» **ACTION ITEM**:
Which lines of the data contain the string "pencil"? Copy every one of them.

[[ GIVEN DATA, beginning ]]

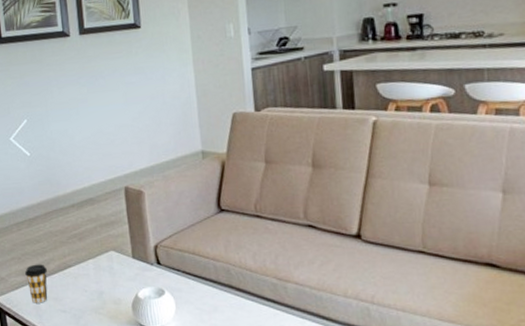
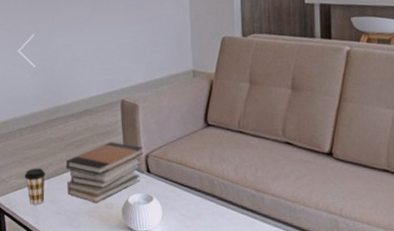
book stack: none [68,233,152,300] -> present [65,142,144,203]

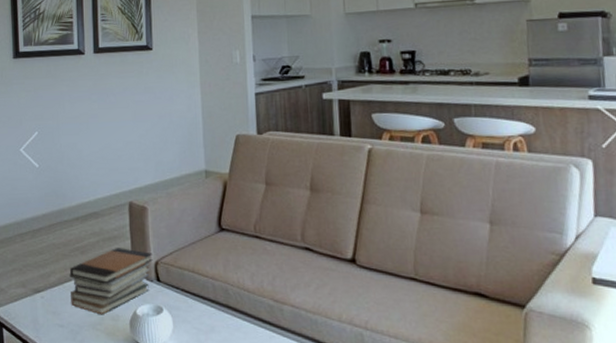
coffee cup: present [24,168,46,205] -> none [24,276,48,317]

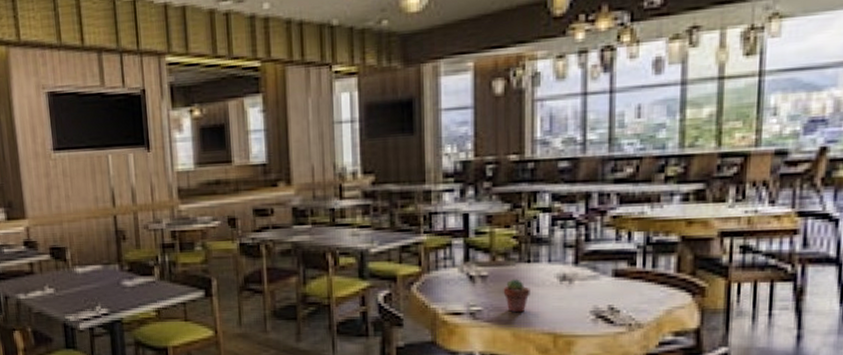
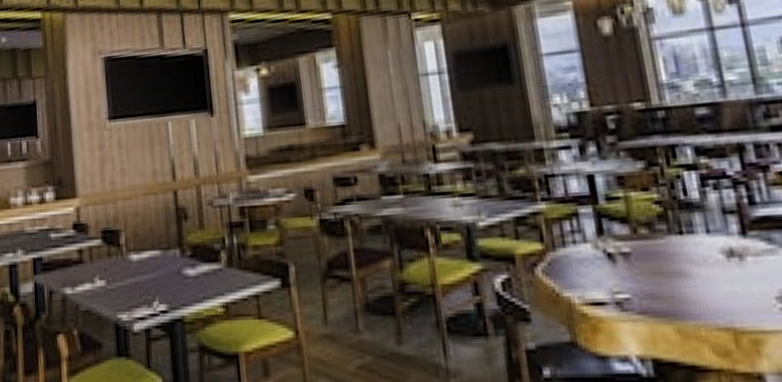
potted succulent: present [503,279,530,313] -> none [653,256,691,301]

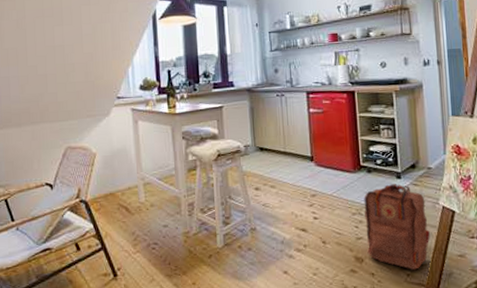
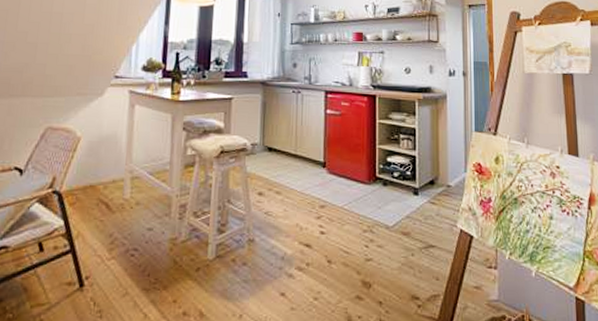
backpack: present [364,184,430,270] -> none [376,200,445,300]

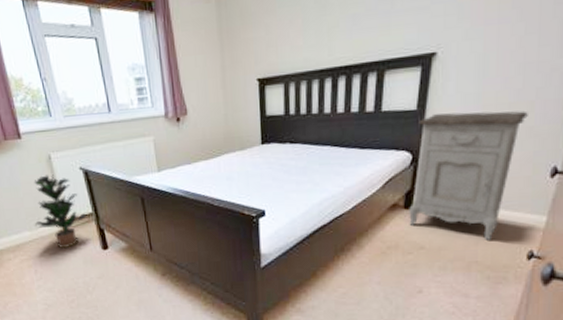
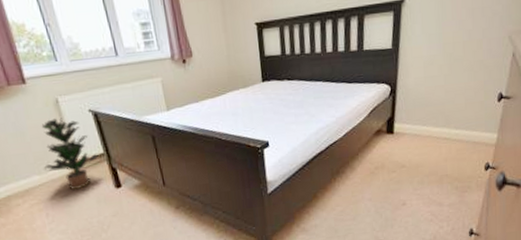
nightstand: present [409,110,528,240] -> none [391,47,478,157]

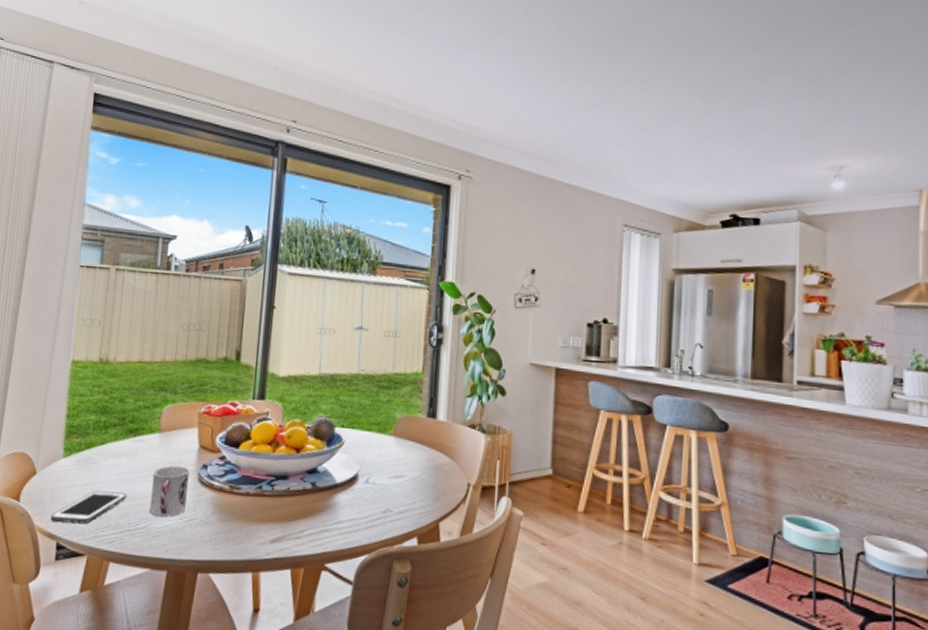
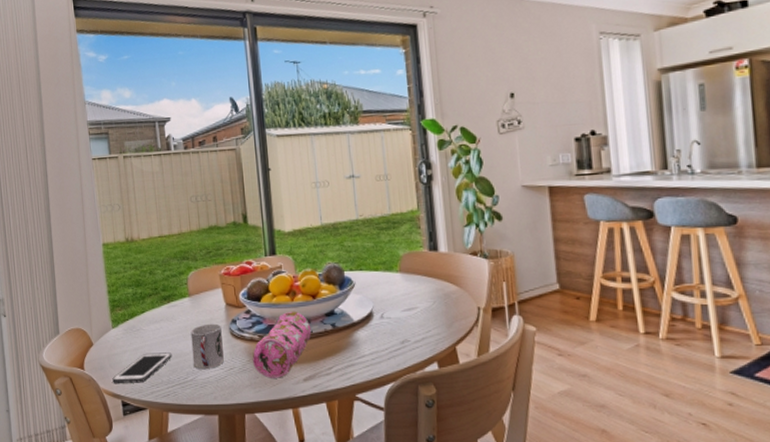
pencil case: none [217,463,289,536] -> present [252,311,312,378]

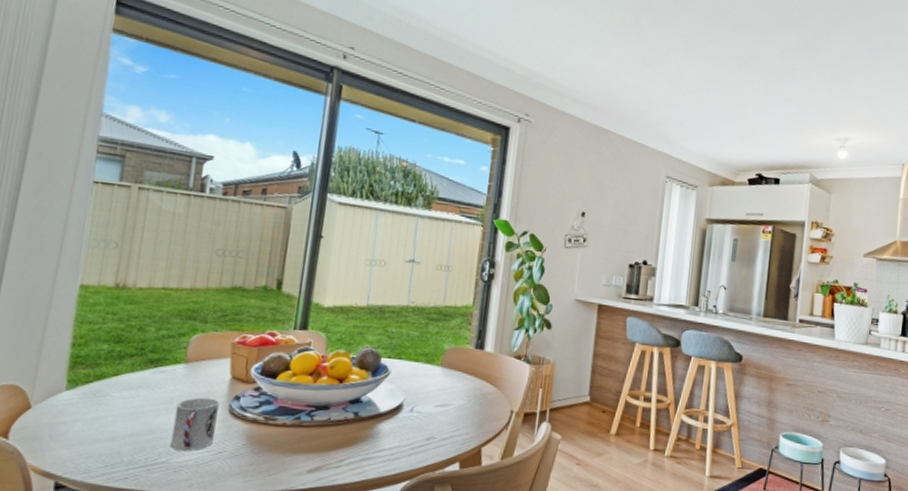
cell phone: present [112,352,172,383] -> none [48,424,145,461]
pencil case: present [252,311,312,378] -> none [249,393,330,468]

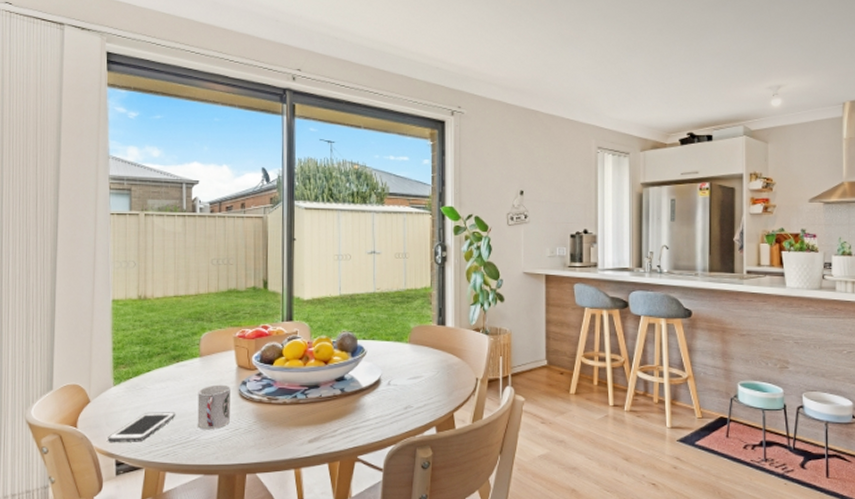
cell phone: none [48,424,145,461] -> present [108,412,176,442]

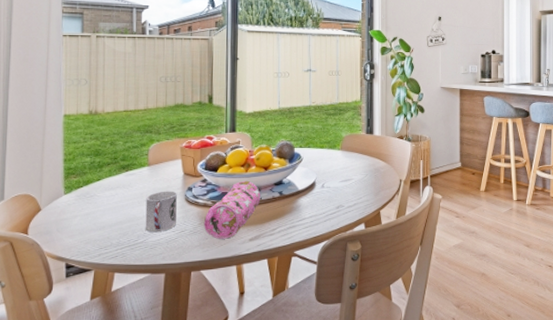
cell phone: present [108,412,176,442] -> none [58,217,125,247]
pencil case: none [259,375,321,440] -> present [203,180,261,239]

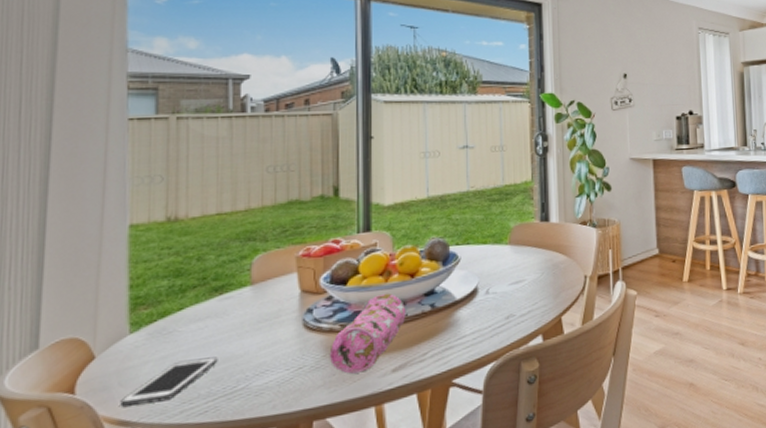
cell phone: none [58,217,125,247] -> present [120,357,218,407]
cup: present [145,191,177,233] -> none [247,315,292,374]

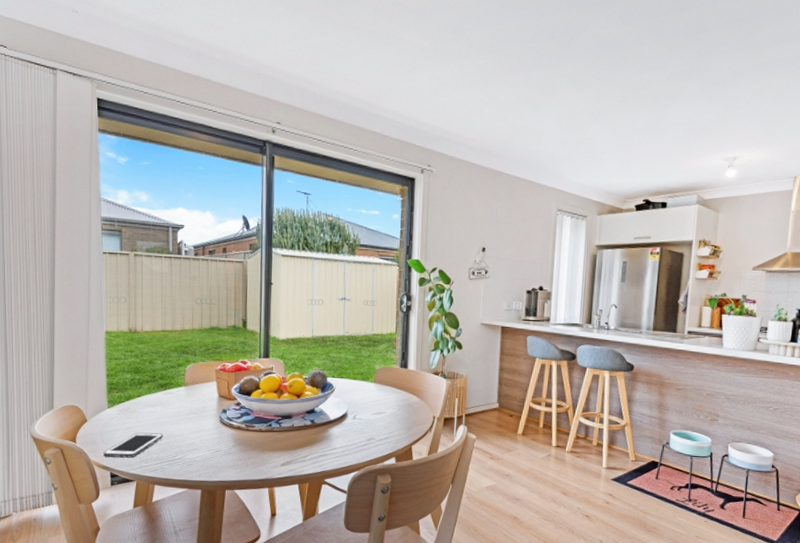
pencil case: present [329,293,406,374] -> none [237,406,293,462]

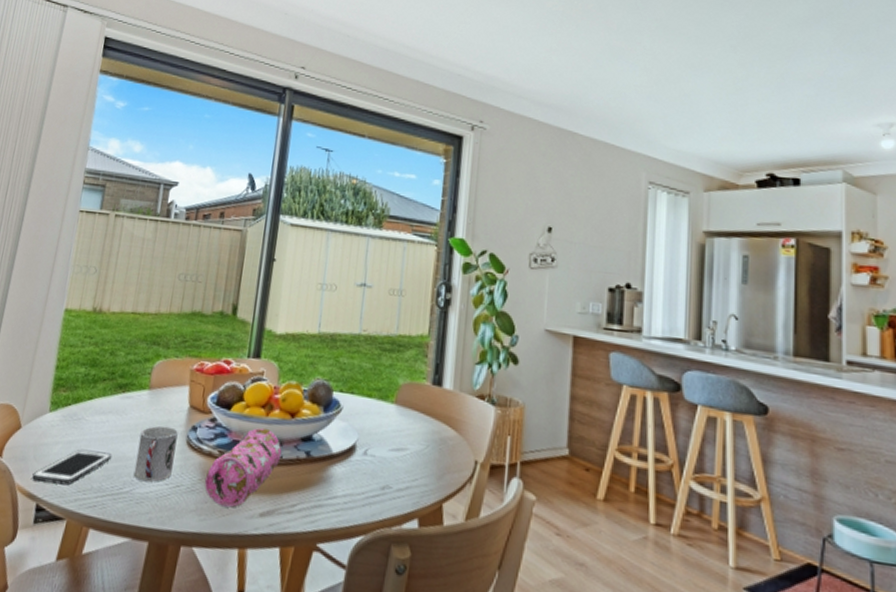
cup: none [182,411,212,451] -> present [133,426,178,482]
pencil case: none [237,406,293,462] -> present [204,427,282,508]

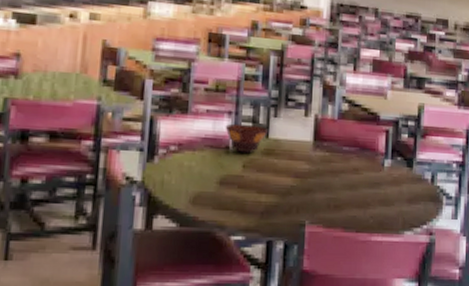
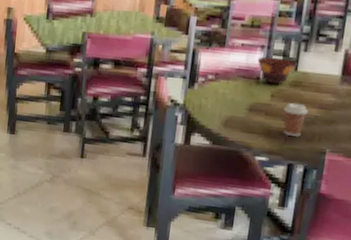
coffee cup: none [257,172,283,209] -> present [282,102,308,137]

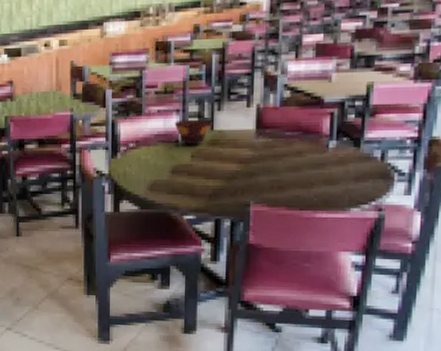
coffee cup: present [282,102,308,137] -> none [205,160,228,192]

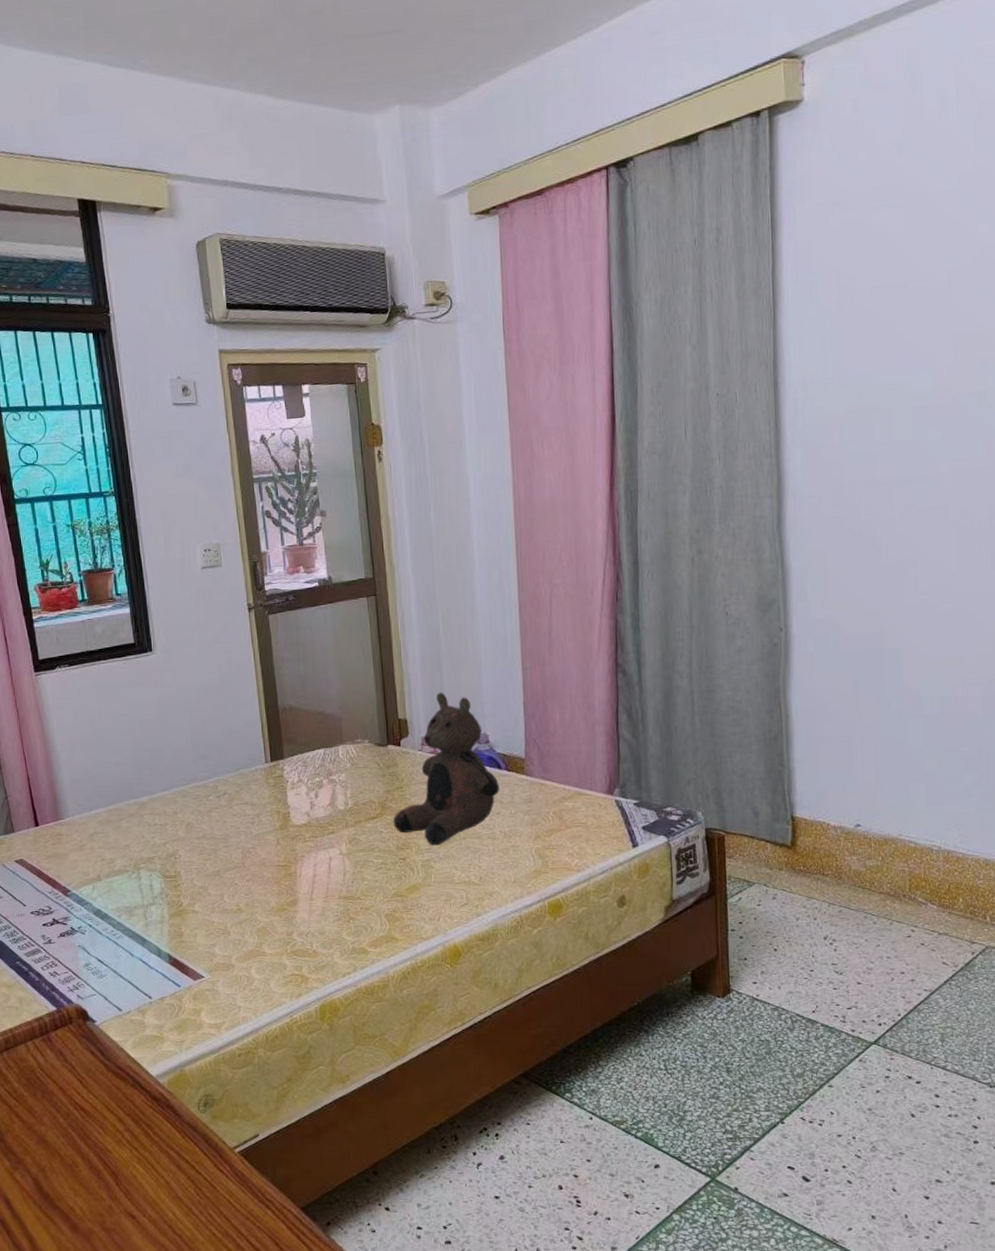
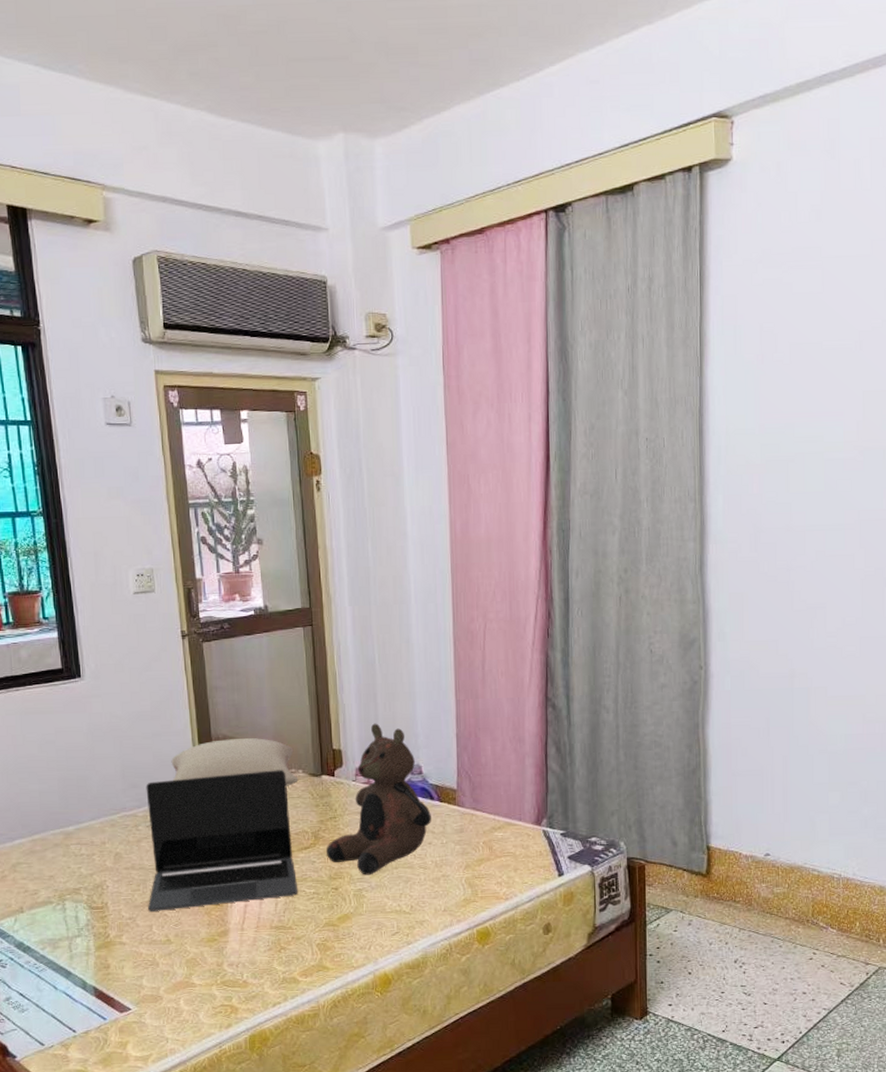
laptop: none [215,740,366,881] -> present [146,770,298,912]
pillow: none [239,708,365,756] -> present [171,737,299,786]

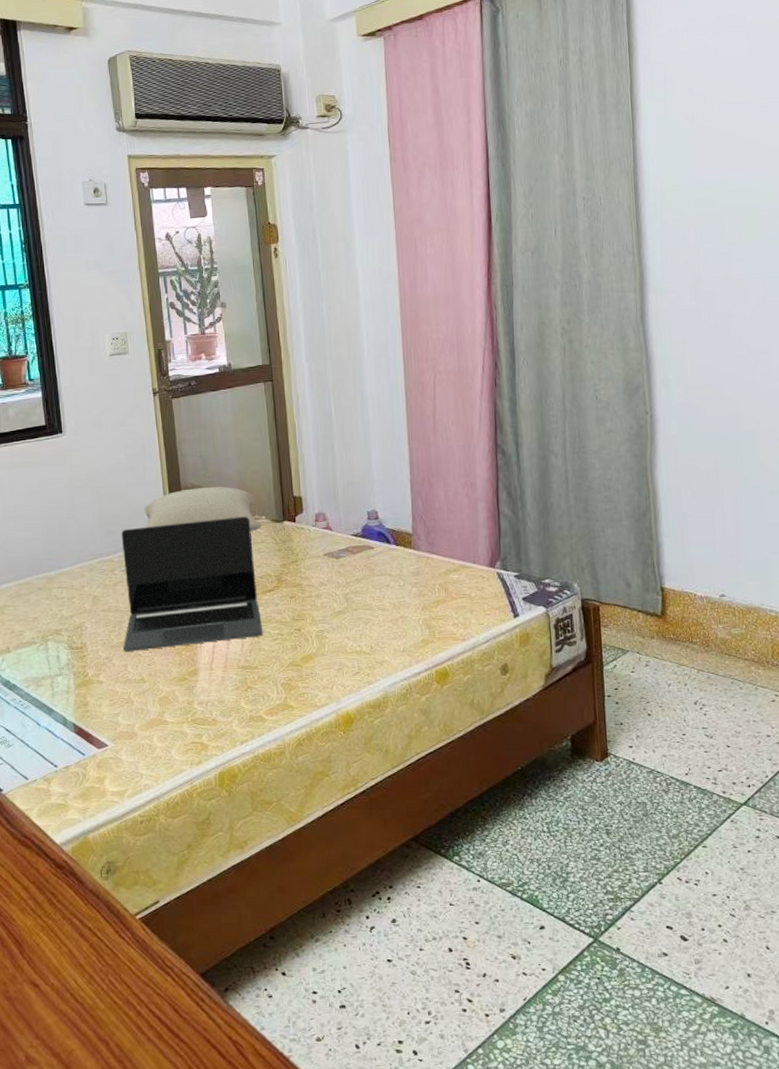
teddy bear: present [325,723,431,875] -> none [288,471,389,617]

[[ GIVEN DATA, end ]]

» **ANSWER TO THE PROBLEM**:
pencil case: none [217,463,289,536] -> present [252,311,312,378]
pencil case: present [252,311,312,378] -> none [249,393,330,468]
pencil case: none [259,375,321,440] -> present [203,180,261,239]
pencil case: present [329,293,406,374] -> none [237,406,293,462]
pencil case: none [237,406,293,462] -> present [204,427,282,508]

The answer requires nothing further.